Once again, we are face to face with people we couldn’t possibly care about, circling and hovering above their conversations with a frenzy not at all warranted by the complete absence of tension, drama, or insight. When the four chicks chat in a restaurant, for example, they eventually move to a tale about a ditch so unforgivably lame that I half expected Tarantino to walk into the frame and admit he was fucking with our minds. But no, he means every word, and even moves the camera around the table to simulate the diner scene from Reservoir Dogs, as if we had to be reminded of a time when he actually seemed fresh and exciting. And while Tarantino’s foot fetish is beyond tired at this point (the film even opens up on a pair of bare feet), the most excruciating recurring element of all is his insistence on having his characters always — and I do mean always — speak in the following manner: “OK, first of all, shut the fuck up. Second, you do not know what the fuck you are talking about. And third, you are way the fuck out of your element here.” It might be A, B, and C, or 1, 2, and 3, but his characters refuse to discuss anything they can’t put into some kind of tri-part list. Accompanied by a smug, overbearing attitude, it grates on the nerves, and forces the sort of detachment I usually reserve for conversations with grandparents. If a point were being made, or an observation unexpectedly pointed peeked through, I might forgive the blacker-than-thou stock character, or the Red Apple cigarette packages, or the foot massage reference, or even Quentin’s absurd, ego-driven appearance (he’s paunchier then ever and looking every bit his age), but they exist to amuse themselves alone, forgetting that there’s a paying audience that might care to be included now and again.
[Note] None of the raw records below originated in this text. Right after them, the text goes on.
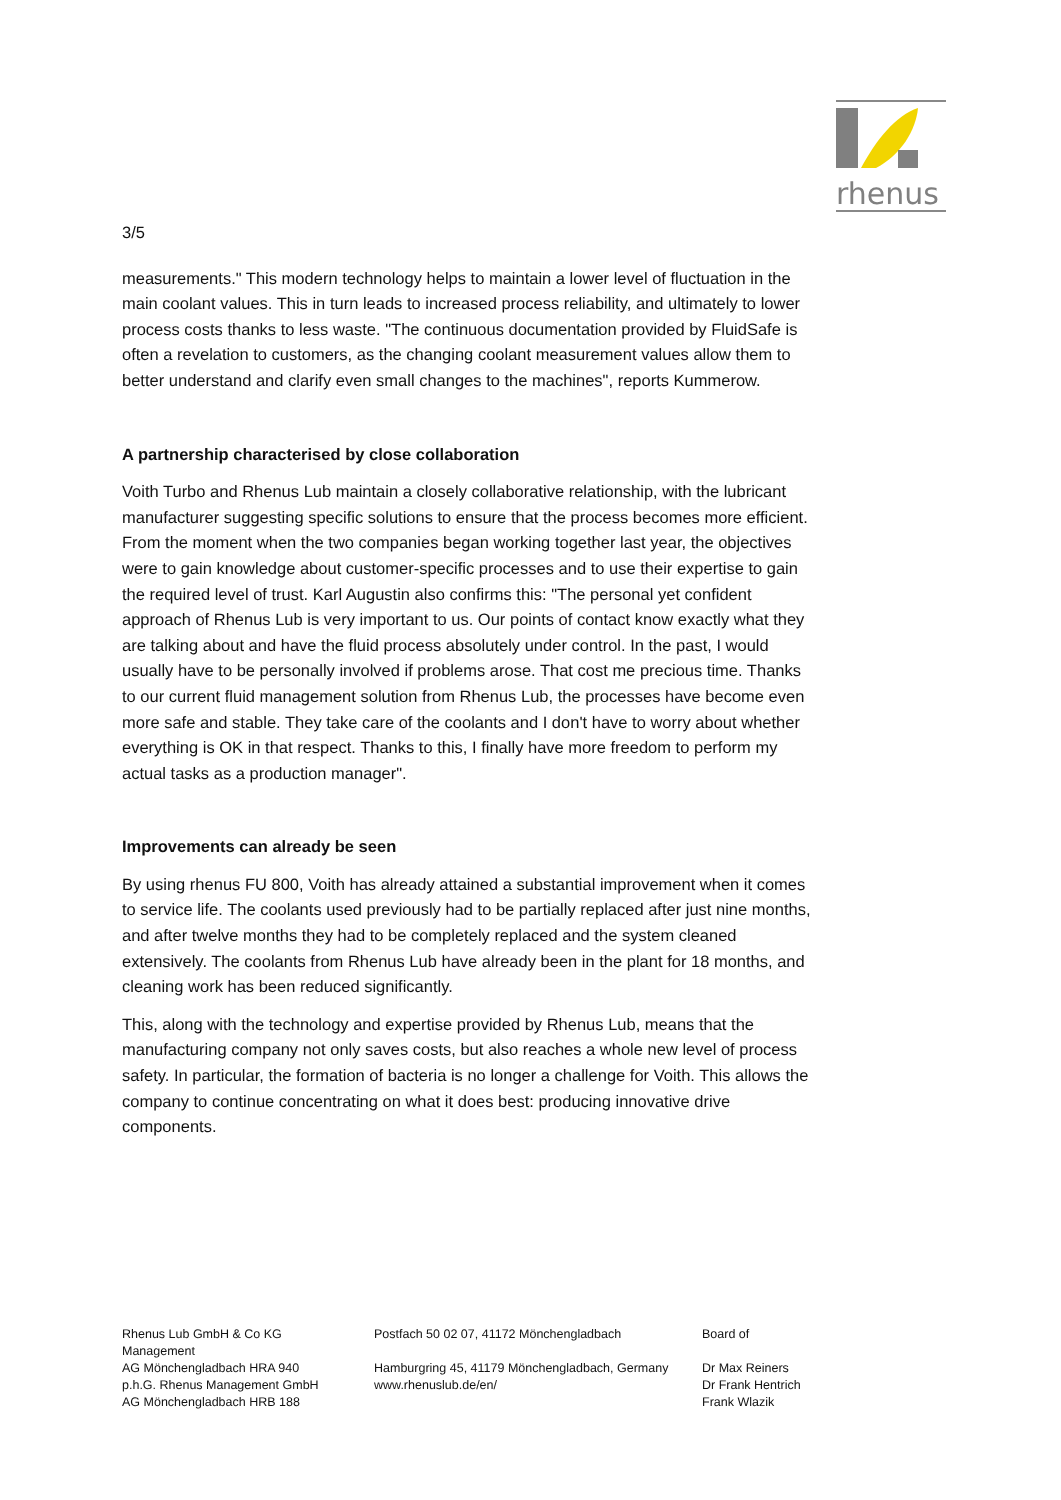rhenus
3/5
measurements." This modern technology helps to maintain a lower level of fluctuation in the main coolant values. This in turn leads to increased process reliability, and ultimately to lower process costs thanks to less waste. "The continuous documentation provided by FluidSafe is often a revelation to customers, as the changing coolant measurement values allow them to better understand and clarify even small changes to the machines", reports Kummerow.
A partnership characterised by close collaboration
Voith Turbo and Rhenus Lub maintain a closely collaborative relationship, with the lubricant manufacturer suggesting specific solutions to ensure that the process becomes more efficient. From the moment when the two companies began working together last year, the objectives were to gain knowledge about customer-specific processes and to use their expertise to gain the required level of trust. Karl Augustin also confirms this: "The personal yet confident approach of Rhenus Lub is very important to us. Our points of contact know exactly what they are talking about and have the fluid process absolutely under control. In the past, I would usually have to be personally involved if problems arose. That cost me precious time. Thanks to our current fluid management solution from Rhenus Lub, the processes have become even more safe and stable. They take care of the coolants and I don't have to worry about whether everything is OK in that respect. Thanks to this, I finally have more freedom to perform my actual tasks as a production manager".
Improvements can already be seen
By using rhenus FU 800, Voith has already attained a substantial improvement when it comes to service life. The coolants used previously had to be partially replaced after just nine months, and after twelve months they had to be completely replaced and the system cleaned extensively. The coolants from Rhenus Lub have already been in the plant for 18 months, and cleaning work has been reduced significantly.
This, along with the technology and expertise provided by Rhenus Lub, means that the manufacturing company not only saves costs, but also reaches a whole new level of process safety. In particular, the formation of bacteria is no longer a challenge for Voith. This allows the company to continue concentrating on what it does best: producing innovative drive components.
Rhenus Lub GmbH & Co KG
Management
AG Mönchengladbach HRA 940
p.h.G. Rhenus Management GmbH
AG Mönchengladbach HRB 188
Postfach 50 02 07, 41172 Mönchengladbach
Hamburgring 45, 41179 Mönchengladbach, Germany
www.rhenuslub.de/en/
Board of
Dr Max Reiners
Dr Frank Hentrich
Frank Wlazik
Things pick up again when the girls decide to visit a local yokel and take a classic muscle car (the Dodge Challenger featured in the mutually admired Vanishing Point) out for a spin. The Aussie (Zoe Bell) and Kim (Tracey Thoms) want to fuck around with an old stunt (they work at just that on a film shoot), only to run into an eager Mike, who has been waiting to kill again. What follows — Mike is in command at first, only to lose control and turn victim — is beautifully filmed, proving that when he gets over himself and moves beyond pseudo-clever dialogue that lost its luster years ago, QT is one hell of a director. The two cars race, collide, spin, and dart, while the soundtrack has us immersed in classic chase scenes from days gone by. I much preferred having Mike as the demented stalker, if only because his would-be victims are perfect fodder for his crimes. And Russell — wide-eyed, laughing with childlike delight, even looking into the camera with a delicious wink — is having the time of his life, because he knows there are few things better than sitting in a darkened theater watching fast cars, hot chicks, and impending death.

Only Mike turns into a giant pussy and, having been shot, weeps like a little girl, and even apologizes to avoid further injury. The turnabout chase — with Mike as the mouse, alas — set the theater on fire, and at its conclusion, I even heard applause. Yes, the ass-kicking Mike receives — followed by the most insanely abrupt “The End” I’ve ever seen — is delightful, but it seems too redemptive for such wicked trash. The chicks are strong at last (that’s one rule Tarantino did follow), but they never go to the trouble of earning our love. Their moment of triumph is theirs alone, and the true source of glee is bloodied and horizontal on the pavement. Whereas Rodriguez expresses deference and lets his talent speak for him, Tarantino wants to keep the genre all to himself, substituting narcissism for the voice we all know he has.